Stories
Slash Boxes
Comments

SoylentNews is people

posted by Fnord666 on Saturday May 21 2022, @09:21AM   Printer-friendly

Machine-learning systems require a huge number of correctly-labeled information samples to start getting good at prediction. What happens when the information is manipulated to poison the data?

For the past decade, artificial intelligence has been used to recognize faces, rate creditworthiness and predict the weather. At the same time, increasingly sophisticated hacks using stealthier methods have escalated. The combination of AI and cybersecurity was inevitable as both fields sought better tools and new uses for their technology. But there's a massive problem that threatens to undermine these efforts and could allow adversaries to bypass digital defenses undetected.

The danger is data poisoning: manipulating the information used to train machines offers a virtually untraceable method to get around AI-powered defenses. Many companies may not be ready to deal with escalating challenges. The global market for AI cybersecurity is already expected to triple by 2028 to $35 billion. Security providers and their clients may have to patch together multiple strategies to keep threats at bay.

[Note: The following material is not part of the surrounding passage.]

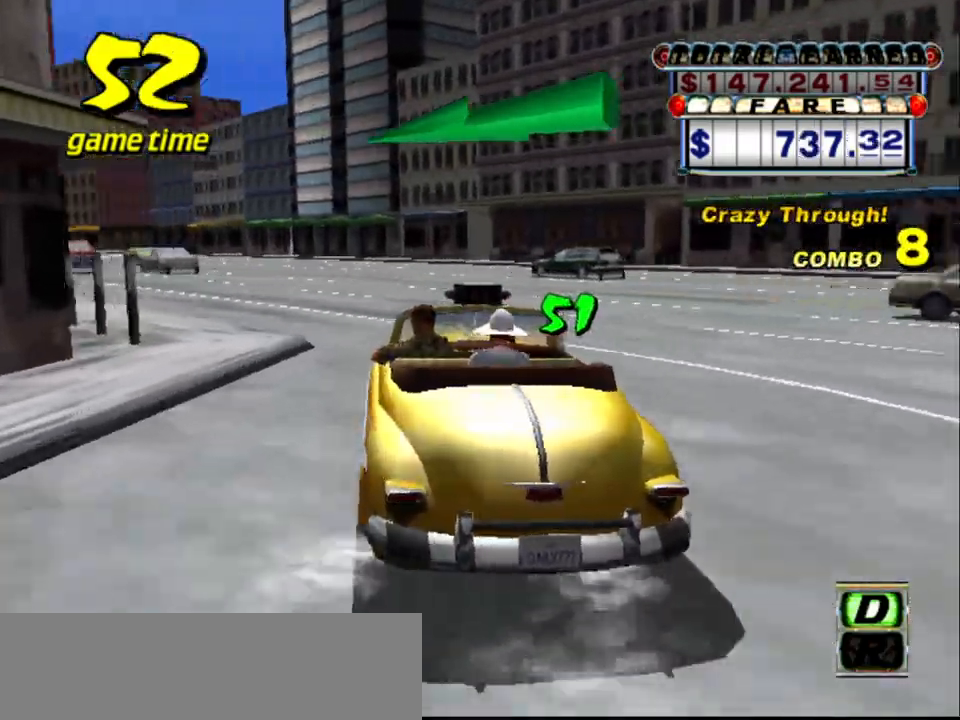
{"keys": ["left", "s", "up"], "events": [[100, "a", "down"], [150, "left", "down"], [250, "a", "up"], [284, "left", "up"], [384, "s", "down"], [384, "up", "down"], [434, "left", "down"]]}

[...] In a presentation at the HITCon security conference in Taipei last year, researchers Cheng Shin-ming and Tseng Ming-huei showed that backdoor code could fully bypass defenses by poisoning less than 0.7% of the data submitted to the machine-learning system. Not only does it mean that only a few malicious samples are needed, but it indicates that a machine-learning system can be rendered vulnerable even if it uses only a small amount of unverified open-source data.

[...] To stay safe, companies need to ensure their data is clean, but that means training their systems with fewer examples than they'd get with open source offerings. In machine learning, sample size matters.

Perhaps poisoning is something users do intentionally in an attempt to keep themselves safe?

Originally spotted on The Eponymous Pickle.

Previously
How to Stealthily Poison Neural Network Chips in the Supply Chain


Original Submission

 
This discussion has been archived. No new comments can be posted.
Display Options Threshold/Breakthrough Mark All as Read Mark All as Unread
The Fine Print: The following comments are owned by whoever posted them. We are not responsible for them in any way.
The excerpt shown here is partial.